4. Der vorliegende Fall erfordert keine abschließende Klärung dieser Fragen. Denn auch wenn man die Zulässigkeit einer Rechtswidrigkeitsfeststellung unterstellt, kann dies nicht zu einem Erfolg des Antrags führen, da die Betreuerbestellung rechtmäßig erfolgt ist.

a) Gegenstand einer Rechtswidrigkeitsfeststellung könnte hier nur die Bestellung des Betreuers durch den Beschluss des Amtsgerichts sein. Denn einen solchen Antrag hat der Betroffene bereits im Beschwerdeverfahren ausdrücklich gestellt; das Landgericht hat dementsprechend auch hierüber entschieden.

b) Eine solche Feststellung kommt jedenfalls dann nicht in Betracht, wenn zum Zeitpunkt der Beschlussfassung nach den dem erkennenden Richter vorliegenden, in einem ordnungsgemäßen Verfahren gewonnenen tatsächlichen Erkenntnissen die rechtlichen Voraussetzungen für die Bestellung eines Betreuers für den festgelegten Aufgabenkreis angenommen werden können. Denn der Richter kann bei der Bestellung eines Betreuers nur eine fundierte Prognose abgeben, dass diese Voraussetzungen für den vorgesehenen Zeitraum vorliegen werden, er insbesondere in dem angeordneten Umfang aus Fürsorge für den Betroffenen eine Betreuung für erforderlich hält. Auch wenn sich dann im weiteren Verlauf diese Prognose als unzutreffend erweisen sollte, ist für die Rechtswidrigkeit der Maßnahme ausschlaggebend nur der Zeitpunkt der Betreuerbestellung selbst. Denn ergeben die dem Richter zu diesem Zeitpunkt bekannten Tatsachen, dass die Voraussetzungen für die Bestellung eines Betreuers gegeben sind, hat er diesen zu bestellen; ein gegenteiliges Handeln entspräche nicht den gesetzlichen Vorgaben (vgl. § 1896 Abs. 1 Satz 1 BGB). Stellt sich später aufgrund neuer Erkenntnisse oder Entwicklungen heraus, dass diese Voraussetzungen nicht mehr bestehen oder von Anfang an nicht bestanden haben, ist das Gericht zwar verpflichtet, die Betreuung aufzuheben (vgl. § 1908d Abs. 1 BGB). Die ursprüngliche Betreuerbestellung wird dadurch aber nicht rechtswidrig, weil Entscheidungsgrundlage für das Gericht nur die damalige Sachlage sein konnte (vgl. hierzu auch BGH Rpfleger 2003, 499 für den Bereich der Amtshaftung). Die Entscheidung des Gerichts, einen Betreuer zu bestellen, bleibt rechtmäßig. Dies führt dazu, dass im Grundsatz auch die Betreuung selbst bis zu ihrer Aufhebung als rechtmäßig anzusehen ist. Denn sie kann, anders als eine Unterbringung, nur durch eine neuerliche richterliche Entscheidung beendet werden.

c) Hier durfte der erkennende Richter auf der Grundlage der von ihm ordnungsgemäß durchgeführten Ermittlungen die Voraussetzungen für die Bestellung eines Betreuers bejahen.
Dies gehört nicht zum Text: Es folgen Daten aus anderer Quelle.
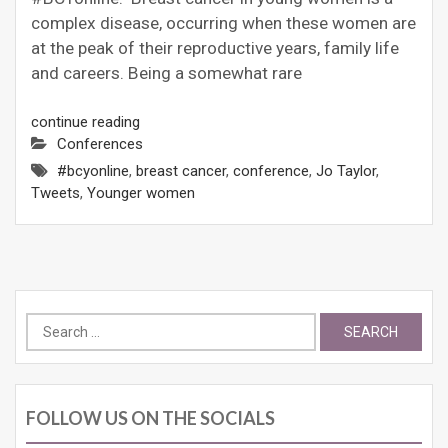
complex disease, occurring when these women are
at the peak of their reproductive years, family life
and careers. Being a somewhat rare
continue reading
Conferences
#bcyonline
,
breast cancer
,
conference
,
Jo Taylor
,
Tweets
,
Younger women
Search
for:
FOLLOW US ON THE SOCIALS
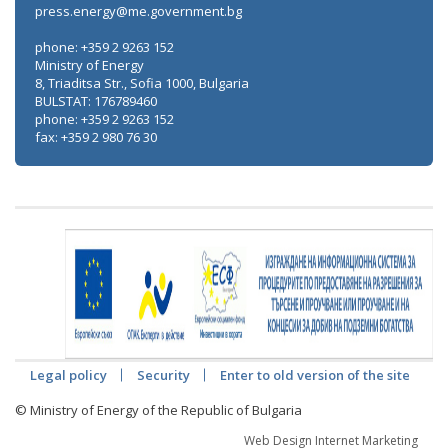
press.energy@me.government.bg
phone: +359 2 9263 152
Ministry of Energy
8, Triaditsa Str., Sofia 1000, Bulgaria
BULSTAT: 176789460
phone: +359 2 9263 152
fax: +359 2 980 76 30
Legal policy
Security
Enter to old version of the site
© Ministry of Energy of the Republic of Bulgaria
Web Design Internet Marketing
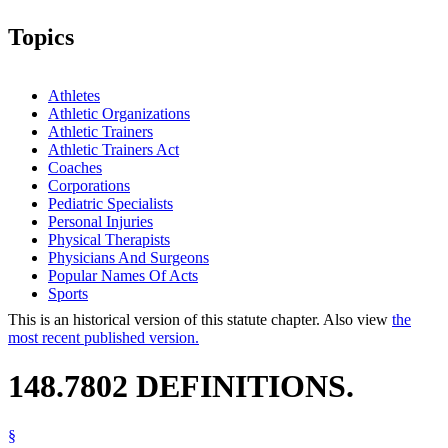
Topics
Athletes
Athletic Organizations
Athletic Trainers
Athletic Trainers Act
Coaches
Corporations
Pediatric Specialists
Personal Injuries
Physical Therapists
Physicians And Surgeons
Popular Names Of Acts
Sports
This is an historical version of this statute chapter. Also view
the
most recent published version.
148.7802 DEFINITIONS.
§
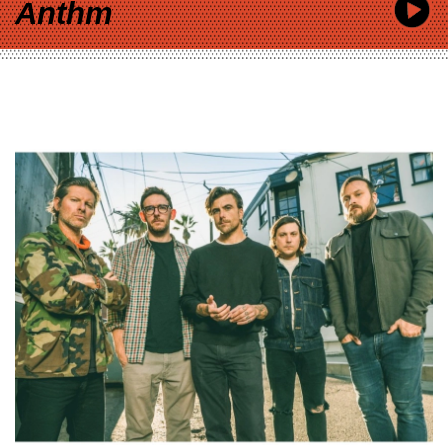
Anthm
Vor dem Erlass des Beschlusses lag ein Gutachten einer Medizinaloberrätin vor, welche dem Betroffenen eine paranoide Persönlichkeitsstörung und eine Einschränkung seiner freien Willensentscheidung im Hinblick auf die vertraglichen Verhältnisse des Gaststättenbetriebes bescheinigte und eine Betreuung bei der Führung dieses Betriebes befürwortete. Die Betreuungsstelle hatte die Bestellung eines Betreuers für notwendig erachtet. Der Richter hatte den Betroffenen und dessen Mutter angehört. Bereits vorher hatte der Betroffene dem Richter eine Vielzahl von Schreiben übersandt, die auf psychische Auffälligkeiten schließen ließen. Die Schwierigkeiten in der Führung des hoch verschuldeten Restaurantbetriebs waren offensichtlich. Die Entscheidung des Richters, für den Betroffenen einen Betreuer für den ärztlicherseits vorgeschlagenen Aufgabenkreis zu bestellen, ist unter diesen Umständen nicht zu beanstanden. Die ärztliche Begutachtung und der eigene Eindruck sowohl aus der persönlichen Anhörung als auch aus den zahlreichen Schreiben genügten, um eine seelische Krankheit und die Erforderlichkeit einer Betreuung anzunehmen. Die Betreuung wurde auch nicht etwa deshalb wieder aufgehoben, weil der Betroffene psychisch gesund und eine Betreuung nicht erforderlich war, sondern deshalb, weil der Betroffene mit dem Betreuer nicht zusammengearbeitet hatte und eine Fürsorge für ihn nicht möglich war. Dies war im Zeitpunkt der Betreuerbestellung noch nicht absehbar.